**WORK INSTRUCTION**
Search the entries below for the word "diarydb" and copy each line that has it.

**LISTED ENTRIES**
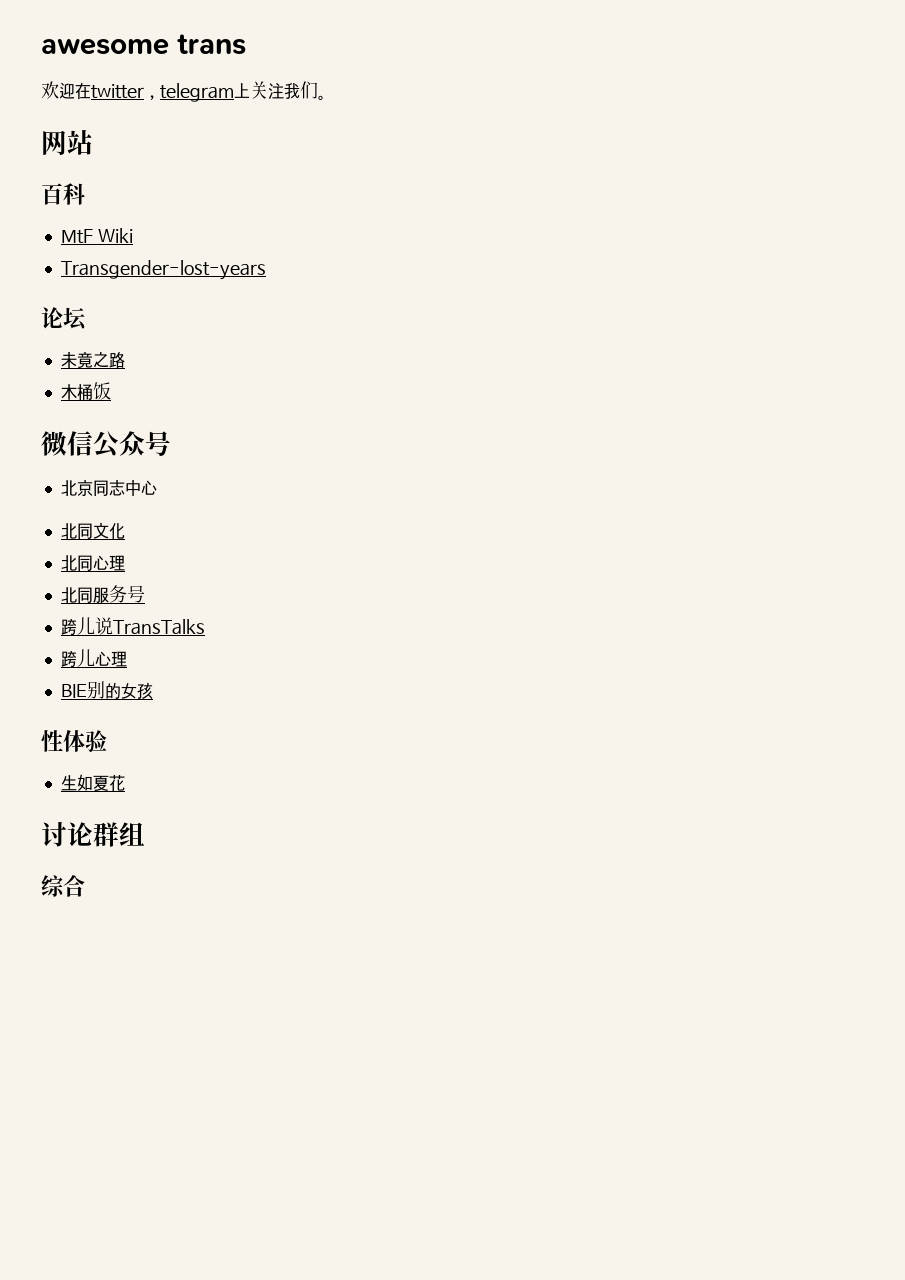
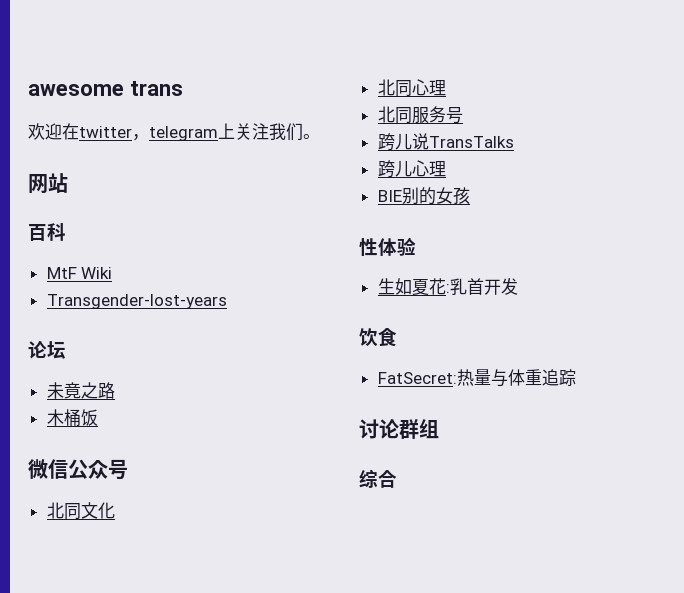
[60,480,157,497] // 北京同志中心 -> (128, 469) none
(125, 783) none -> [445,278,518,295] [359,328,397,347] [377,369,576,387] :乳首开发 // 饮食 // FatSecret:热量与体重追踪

...

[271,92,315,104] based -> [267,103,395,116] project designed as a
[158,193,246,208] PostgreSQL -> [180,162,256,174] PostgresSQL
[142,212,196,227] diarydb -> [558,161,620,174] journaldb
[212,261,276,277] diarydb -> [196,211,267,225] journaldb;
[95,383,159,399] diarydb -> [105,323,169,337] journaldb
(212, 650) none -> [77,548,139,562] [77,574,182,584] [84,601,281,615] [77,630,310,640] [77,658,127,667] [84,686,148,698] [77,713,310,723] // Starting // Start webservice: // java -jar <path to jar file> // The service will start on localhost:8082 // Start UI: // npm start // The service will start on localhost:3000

---

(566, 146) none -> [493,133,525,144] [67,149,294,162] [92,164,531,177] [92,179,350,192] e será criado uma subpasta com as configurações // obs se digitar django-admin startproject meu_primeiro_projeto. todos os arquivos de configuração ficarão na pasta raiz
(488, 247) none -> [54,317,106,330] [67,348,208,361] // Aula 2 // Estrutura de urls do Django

**ANSWER FOR THE TASK**
[142,212,196,227] diarydb -> [558,161,620,174] journaldb
[212,261,276,277] diarydb -> [196,211,267,225] journaldb;
[95,383,159,399] diarydb -> [105,323,169,337] journaldb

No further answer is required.